The struggle for supremacy among Canada's airlines is rapidly approaching its denouement. Whichever of the competing cliques of investors, shareholders and international industry players ultimately triumphs, the impending reorganization and probable merger of Air Canada and Canadian Airlines International will be at the expense of airline workers' jobs and consumer service.
Federal law forbids foreign interests from owning the majority share of a Canadian-based air carrier. But the two Canadian carriers are tied to rival consortiums of the world's major airlines, through cost-cutting agreements under which carriers pool routes, equipment and operations. According to industry analysts, the battle for control of Canada's major air carriers is largely a proxy war between Star Alliance, which is led by United Airlines and Lufthansa, and One World, whose principal partners are American Airlines and British Airways. Air Canada, Canada's biggest airline, is a member of Star Alliance, while Canadian Airlines is tied to One World.
"If you split the Canadian market," explains Standard & Poor's Mark Mettrick, "it's not much. But if you hand the whole Canadian market to your competitor, that's really going to hurt." The victor's quasi-monopoly position in Canada's domestic market would ensure large profits; it also would impact significantly on US air travel. Canada is the single biggest international destination for US carriers and Toronto and Vancouver already serve as important gateways for US passengers to Europe and Asia.
The rival international air industry consortiums and their respective Canadian allies are trying to exploit Canadian Airlines' rapidly deteriorating financial position to force through an industry reorganization at their rivals' expense. Canadian Airlines has indicated that unless it receives a cash infusion of $500 million by the end of the year, it will be driven into bankruptcy.
For political as well as economic reasons, the Canadian government has traditionally favored the existence of two major domestic carriers, one based in eastern Canada, the other in the West. But faced with Canadian Airline's latest financial crisis, the government signaled a change in policy. In August, Transport Minister David Collenette indicated Ottawa is not prepared to inject more money into the troubled air carrier, announcing instead a suspension of Canada's competition regulations for 90 days to allow the airlines to find an "industry solution" without the normal constraints of anti-trust legislation and the scrutiny of the Competition Bureau.
Less than two weeks after Collenette's announcement, Onex, a Toronto-based investment firm, announced a $1.8 billion offer to buy a controlling interest in both airlines with the intent of merging them into a single carrier. Because the bid calls for Onex to also assume responsibility for the two airlines' $3.9 billion in debt, the offer's total worth is $5.7 billion.
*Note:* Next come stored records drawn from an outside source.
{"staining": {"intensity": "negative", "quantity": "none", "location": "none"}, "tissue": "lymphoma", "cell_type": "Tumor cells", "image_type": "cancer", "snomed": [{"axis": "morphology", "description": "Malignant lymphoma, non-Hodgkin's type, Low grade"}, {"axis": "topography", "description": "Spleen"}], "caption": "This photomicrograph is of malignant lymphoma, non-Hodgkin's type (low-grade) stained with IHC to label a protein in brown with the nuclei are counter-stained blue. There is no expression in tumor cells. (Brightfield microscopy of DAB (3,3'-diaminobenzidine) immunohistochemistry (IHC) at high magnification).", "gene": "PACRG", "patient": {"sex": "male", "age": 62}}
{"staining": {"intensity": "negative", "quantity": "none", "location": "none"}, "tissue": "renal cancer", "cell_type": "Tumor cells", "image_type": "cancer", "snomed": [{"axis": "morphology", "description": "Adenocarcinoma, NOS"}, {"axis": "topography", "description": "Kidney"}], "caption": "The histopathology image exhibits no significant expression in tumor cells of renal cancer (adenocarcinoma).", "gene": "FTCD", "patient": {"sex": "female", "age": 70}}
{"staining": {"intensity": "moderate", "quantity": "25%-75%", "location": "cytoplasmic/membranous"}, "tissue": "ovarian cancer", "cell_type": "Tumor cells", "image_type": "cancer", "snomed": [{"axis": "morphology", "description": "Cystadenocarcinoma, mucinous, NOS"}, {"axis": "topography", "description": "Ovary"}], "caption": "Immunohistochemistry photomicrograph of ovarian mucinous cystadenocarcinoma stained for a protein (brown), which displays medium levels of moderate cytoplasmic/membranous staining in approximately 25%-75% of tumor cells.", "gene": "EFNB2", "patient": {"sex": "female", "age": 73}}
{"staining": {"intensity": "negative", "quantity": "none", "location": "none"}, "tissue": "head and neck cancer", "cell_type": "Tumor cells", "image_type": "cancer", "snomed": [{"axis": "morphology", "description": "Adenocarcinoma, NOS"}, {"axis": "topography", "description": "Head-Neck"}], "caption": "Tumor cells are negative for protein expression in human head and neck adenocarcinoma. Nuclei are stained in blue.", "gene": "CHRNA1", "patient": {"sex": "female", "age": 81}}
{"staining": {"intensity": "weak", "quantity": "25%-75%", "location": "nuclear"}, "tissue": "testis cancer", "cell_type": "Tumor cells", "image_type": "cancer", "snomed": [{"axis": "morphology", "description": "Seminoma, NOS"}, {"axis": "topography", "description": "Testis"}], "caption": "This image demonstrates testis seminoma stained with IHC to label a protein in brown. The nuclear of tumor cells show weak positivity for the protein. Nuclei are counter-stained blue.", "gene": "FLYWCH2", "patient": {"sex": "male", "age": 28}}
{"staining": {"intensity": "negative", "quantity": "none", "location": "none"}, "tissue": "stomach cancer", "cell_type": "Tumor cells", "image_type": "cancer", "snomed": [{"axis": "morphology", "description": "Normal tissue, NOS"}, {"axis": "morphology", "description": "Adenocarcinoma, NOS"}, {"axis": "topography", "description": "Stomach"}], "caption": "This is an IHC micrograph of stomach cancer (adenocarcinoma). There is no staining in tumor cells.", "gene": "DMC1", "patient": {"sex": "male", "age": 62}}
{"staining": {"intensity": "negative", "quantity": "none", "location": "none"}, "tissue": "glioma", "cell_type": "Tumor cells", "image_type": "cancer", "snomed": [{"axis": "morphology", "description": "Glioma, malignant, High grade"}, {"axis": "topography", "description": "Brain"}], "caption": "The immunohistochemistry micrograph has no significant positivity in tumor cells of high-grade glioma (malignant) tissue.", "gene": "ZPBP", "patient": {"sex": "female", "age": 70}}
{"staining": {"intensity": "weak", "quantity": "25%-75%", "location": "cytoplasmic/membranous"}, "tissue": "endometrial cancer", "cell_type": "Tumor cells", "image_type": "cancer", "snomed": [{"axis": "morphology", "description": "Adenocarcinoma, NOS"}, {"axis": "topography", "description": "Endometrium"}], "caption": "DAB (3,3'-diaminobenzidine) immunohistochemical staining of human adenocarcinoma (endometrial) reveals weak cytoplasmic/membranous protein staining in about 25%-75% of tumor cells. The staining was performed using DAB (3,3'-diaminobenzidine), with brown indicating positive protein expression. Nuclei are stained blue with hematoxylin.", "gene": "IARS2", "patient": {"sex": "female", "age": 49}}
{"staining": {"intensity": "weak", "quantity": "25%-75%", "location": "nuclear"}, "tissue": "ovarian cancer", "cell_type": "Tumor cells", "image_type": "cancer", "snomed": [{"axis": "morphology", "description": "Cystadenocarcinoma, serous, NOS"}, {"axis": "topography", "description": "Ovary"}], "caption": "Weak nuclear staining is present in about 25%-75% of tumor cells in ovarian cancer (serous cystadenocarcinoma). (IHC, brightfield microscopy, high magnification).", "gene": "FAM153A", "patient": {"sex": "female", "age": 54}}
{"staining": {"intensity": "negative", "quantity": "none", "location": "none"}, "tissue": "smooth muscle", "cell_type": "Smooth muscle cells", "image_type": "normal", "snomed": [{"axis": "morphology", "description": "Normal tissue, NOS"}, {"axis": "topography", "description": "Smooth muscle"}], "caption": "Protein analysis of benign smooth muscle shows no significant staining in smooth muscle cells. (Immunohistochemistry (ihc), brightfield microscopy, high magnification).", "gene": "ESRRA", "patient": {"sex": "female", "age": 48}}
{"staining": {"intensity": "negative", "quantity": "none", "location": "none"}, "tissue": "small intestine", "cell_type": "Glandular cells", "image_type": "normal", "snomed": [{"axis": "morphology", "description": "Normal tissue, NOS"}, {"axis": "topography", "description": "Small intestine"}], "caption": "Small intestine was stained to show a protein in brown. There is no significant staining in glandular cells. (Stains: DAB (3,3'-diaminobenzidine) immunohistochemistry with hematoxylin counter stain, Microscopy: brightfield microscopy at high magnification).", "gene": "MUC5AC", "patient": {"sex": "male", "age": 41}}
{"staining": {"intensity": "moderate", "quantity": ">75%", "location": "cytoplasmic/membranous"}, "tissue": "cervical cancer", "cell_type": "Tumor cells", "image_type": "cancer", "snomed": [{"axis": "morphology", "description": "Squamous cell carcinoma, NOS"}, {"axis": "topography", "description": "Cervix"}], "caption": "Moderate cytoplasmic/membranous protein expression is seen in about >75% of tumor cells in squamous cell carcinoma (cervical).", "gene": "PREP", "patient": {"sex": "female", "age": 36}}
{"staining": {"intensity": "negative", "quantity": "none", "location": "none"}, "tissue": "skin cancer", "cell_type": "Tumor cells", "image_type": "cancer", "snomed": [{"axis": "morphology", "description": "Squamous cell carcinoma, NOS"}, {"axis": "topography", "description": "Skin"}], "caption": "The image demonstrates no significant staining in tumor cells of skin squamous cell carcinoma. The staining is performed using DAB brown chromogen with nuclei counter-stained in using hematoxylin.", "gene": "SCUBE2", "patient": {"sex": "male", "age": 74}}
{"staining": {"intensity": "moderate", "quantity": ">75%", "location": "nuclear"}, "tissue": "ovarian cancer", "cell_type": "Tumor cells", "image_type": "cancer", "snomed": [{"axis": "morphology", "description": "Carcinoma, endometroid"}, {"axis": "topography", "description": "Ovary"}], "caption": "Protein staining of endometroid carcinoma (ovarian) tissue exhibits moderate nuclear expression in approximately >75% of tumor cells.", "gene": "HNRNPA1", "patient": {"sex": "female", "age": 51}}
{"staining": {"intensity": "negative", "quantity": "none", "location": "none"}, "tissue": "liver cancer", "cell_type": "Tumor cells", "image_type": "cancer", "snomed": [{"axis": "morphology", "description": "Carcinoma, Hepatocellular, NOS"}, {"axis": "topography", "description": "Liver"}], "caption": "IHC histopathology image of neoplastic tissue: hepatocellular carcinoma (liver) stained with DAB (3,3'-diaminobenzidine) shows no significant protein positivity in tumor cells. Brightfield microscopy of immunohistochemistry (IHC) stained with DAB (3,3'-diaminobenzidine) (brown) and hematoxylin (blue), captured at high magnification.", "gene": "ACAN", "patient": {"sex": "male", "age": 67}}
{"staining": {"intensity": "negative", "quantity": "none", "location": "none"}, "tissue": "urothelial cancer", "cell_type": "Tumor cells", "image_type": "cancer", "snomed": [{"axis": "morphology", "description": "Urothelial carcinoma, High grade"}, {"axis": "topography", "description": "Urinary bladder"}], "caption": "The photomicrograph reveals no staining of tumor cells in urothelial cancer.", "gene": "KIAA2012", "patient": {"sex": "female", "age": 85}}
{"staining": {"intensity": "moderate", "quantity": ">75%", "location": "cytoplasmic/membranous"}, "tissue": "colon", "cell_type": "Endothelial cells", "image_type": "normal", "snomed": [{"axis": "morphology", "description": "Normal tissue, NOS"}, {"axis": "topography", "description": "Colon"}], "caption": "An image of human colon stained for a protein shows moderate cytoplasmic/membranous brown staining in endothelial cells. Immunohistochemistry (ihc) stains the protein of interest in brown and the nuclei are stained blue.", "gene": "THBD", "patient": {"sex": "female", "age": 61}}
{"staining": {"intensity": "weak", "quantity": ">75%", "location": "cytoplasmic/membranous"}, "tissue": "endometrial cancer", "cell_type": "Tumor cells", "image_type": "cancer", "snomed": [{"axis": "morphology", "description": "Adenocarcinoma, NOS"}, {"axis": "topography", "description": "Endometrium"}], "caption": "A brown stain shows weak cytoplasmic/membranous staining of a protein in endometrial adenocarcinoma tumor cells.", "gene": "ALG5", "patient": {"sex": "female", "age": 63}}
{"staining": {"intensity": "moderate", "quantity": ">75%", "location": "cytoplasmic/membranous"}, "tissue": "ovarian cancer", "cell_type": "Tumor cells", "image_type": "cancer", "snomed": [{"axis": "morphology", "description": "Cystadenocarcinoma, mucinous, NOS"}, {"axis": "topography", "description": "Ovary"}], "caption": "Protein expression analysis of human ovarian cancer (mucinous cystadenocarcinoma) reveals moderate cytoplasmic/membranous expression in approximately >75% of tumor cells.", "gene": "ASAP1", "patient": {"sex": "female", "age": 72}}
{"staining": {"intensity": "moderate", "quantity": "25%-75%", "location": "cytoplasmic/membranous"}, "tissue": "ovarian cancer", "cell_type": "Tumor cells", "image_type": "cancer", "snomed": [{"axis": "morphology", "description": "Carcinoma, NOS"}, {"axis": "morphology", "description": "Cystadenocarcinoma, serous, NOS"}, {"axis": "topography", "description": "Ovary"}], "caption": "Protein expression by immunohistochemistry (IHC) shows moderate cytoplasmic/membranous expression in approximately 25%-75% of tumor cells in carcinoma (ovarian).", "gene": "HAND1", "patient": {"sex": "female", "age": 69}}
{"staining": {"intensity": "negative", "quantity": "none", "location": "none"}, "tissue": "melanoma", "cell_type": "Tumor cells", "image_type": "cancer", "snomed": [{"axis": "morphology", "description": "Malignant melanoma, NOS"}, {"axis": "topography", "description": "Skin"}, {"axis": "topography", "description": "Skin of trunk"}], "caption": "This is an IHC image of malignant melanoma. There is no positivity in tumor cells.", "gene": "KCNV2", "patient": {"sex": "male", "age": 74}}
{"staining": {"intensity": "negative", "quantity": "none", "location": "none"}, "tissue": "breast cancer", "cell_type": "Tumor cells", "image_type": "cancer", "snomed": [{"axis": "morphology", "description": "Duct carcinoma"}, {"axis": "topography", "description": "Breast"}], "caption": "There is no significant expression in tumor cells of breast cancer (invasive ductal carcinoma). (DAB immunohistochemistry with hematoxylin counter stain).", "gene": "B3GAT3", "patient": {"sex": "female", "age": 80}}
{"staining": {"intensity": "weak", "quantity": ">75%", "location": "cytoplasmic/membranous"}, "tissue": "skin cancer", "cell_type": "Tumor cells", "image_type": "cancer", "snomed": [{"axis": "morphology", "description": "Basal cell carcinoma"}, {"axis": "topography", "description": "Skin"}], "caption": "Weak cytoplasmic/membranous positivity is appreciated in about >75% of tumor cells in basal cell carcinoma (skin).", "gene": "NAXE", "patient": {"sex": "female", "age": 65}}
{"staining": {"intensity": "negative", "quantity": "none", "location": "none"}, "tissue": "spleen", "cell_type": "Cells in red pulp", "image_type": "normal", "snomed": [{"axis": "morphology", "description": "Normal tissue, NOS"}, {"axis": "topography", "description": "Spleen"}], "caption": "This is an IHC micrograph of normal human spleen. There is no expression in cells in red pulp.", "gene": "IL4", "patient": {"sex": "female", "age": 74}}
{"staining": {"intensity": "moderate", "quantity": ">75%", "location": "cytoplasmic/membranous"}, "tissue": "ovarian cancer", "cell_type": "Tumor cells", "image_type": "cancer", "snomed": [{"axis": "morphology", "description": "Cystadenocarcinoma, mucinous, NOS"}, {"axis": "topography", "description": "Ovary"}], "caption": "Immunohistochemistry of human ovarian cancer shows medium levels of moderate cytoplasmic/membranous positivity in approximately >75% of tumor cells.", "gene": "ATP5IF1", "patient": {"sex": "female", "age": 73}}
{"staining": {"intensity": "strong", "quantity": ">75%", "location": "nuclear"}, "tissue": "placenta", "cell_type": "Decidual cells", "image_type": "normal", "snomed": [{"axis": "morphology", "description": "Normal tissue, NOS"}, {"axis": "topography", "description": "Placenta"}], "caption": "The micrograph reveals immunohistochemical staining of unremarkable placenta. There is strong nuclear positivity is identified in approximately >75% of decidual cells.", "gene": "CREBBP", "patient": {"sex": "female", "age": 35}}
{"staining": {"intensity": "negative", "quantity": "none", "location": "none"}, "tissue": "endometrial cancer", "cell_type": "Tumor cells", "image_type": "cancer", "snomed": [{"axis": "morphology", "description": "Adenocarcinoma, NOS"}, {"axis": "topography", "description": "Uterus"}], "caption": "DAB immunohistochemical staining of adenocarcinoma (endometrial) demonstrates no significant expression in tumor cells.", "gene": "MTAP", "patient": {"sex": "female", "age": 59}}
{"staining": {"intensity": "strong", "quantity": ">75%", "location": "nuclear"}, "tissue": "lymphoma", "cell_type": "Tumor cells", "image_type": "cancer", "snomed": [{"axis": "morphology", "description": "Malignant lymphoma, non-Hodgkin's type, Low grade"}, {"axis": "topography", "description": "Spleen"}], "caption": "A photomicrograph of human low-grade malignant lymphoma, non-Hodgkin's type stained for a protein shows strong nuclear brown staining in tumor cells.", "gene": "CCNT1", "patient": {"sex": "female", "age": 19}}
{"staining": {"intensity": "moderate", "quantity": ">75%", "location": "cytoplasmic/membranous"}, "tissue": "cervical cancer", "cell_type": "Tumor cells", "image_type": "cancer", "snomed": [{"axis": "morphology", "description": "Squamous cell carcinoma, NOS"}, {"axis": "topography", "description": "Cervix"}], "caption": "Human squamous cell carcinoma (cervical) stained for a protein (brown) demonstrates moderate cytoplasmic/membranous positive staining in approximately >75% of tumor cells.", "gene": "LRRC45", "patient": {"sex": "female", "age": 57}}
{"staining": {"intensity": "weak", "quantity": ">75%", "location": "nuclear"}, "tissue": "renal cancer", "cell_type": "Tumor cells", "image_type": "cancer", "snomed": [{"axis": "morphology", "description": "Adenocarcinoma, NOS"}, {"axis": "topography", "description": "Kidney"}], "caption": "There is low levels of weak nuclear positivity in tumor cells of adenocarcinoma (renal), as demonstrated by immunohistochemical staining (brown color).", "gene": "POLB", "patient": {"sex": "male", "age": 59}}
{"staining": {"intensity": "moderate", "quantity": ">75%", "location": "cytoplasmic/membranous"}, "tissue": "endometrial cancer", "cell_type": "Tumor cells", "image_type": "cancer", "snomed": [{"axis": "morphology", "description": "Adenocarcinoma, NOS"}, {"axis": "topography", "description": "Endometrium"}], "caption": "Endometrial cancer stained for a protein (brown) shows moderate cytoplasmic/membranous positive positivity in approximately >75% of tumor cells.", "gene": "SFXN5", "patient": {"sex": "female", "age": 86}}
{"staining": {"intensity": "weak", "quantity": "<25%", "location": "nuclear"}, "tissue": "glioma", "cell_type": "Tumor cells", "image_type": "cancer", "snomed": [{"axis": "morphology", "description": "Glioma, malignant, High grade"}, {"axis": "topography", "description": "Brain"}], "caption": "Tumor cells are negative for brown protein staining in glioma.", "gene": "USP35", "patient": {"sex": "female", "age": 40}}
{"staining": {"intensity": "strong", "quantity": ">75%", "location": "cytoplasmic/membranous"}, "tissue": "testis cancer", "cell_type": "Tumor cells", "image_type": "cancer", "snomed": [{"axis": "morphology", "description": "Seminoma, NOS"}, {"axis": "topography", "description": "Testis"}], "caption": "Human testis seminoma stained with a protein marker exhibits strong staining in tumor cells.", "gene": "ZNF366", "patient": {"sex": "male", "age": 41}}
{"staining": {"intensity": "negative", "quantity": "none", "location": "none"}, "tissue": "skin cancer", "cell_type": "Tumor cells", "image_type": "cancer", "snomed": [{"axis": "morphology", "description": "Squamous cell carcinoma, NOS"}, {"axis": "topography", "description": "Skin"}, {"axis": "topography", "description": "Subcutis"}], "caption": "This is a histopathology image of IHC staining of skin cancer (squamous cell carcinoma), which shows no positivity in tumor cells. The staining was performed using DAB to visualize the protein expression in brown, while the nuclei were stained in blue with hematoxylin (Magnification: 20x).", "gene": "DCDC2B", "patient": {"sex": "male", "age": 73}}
While Onex boss Gerald Schwartz has touted his takeover bid as "a made-in Canada solution," it enjoys support, including significant financial backing, from American Airlines. In addition to being tied to Canadian Airlines through the One World Alliance, American owns 25 percent of Canadian Airlines' shares. Moreover, the offer is conditional on the new merged airline bolting Star Alliance for One World.
The speed with which Schwartz announced his takeover bid and his close ties to the Liberal Party—he previously served as the governing party's chief fundraiser—have led to allegations that Schwartz had advance knowledge of Collenette's decision to suspend the competition regulations. Schwartz has vigorously denied the charges and the government has tried to counter the allegations of collusion by noting that in February Air Canada requested the competition regulations be suspended so it could pursue its interest in buying up Canadian Airlines' most lucrative international routes.
The Onex-American Airlines takeover bid caught Air Canada off guard, but Air Canada management is now scrambling, along with its Star Alliance partners, to put together a counteroffer to take control of Canadian Airlines.
Major job losses and fare hikes will result whichever corporate group ultimately effects the reorganization of Canada's airline industry. Schwartz says he anticipates cutting the 39,000-strong workforce of the two airlines (Air Canada has 23,000 employees, Canadian Airlines 16,000) by 5,000. But many experts think that if the merged company is to reach industry norms for returns on investment, 10,000 jobs will have to be slashed. Schwartz has denied he will either eliminate routes or raise prices, but analysts says fare increases of 20 to 30 percent are probable.
The airline unions—the International Association of Machinists (IAM), the Canadian Auto Workers (CAW) and the Canadian Union of Public Employees (CUPE)—have all accepted the inevitability of a restructuring of the industry and major job losses. CAW President Buzz Hargrove met with Schwartz last month and appeared to support his takeover bid, "We're certainly more comfortable with what's on the table here," he said at the meeting's close. But after coming under fire from union representatives at Air Canada, who think the Onex offer too favorable to workers at Canadian Airlines, Hargrove denied he was supporting any particular reorganization plan. The principal demand of the CAW and other unions is for buyout packages. Said Hargrove, "We're calling for a restructuring that will mean less jobs, but doesn't have to mean layoffs."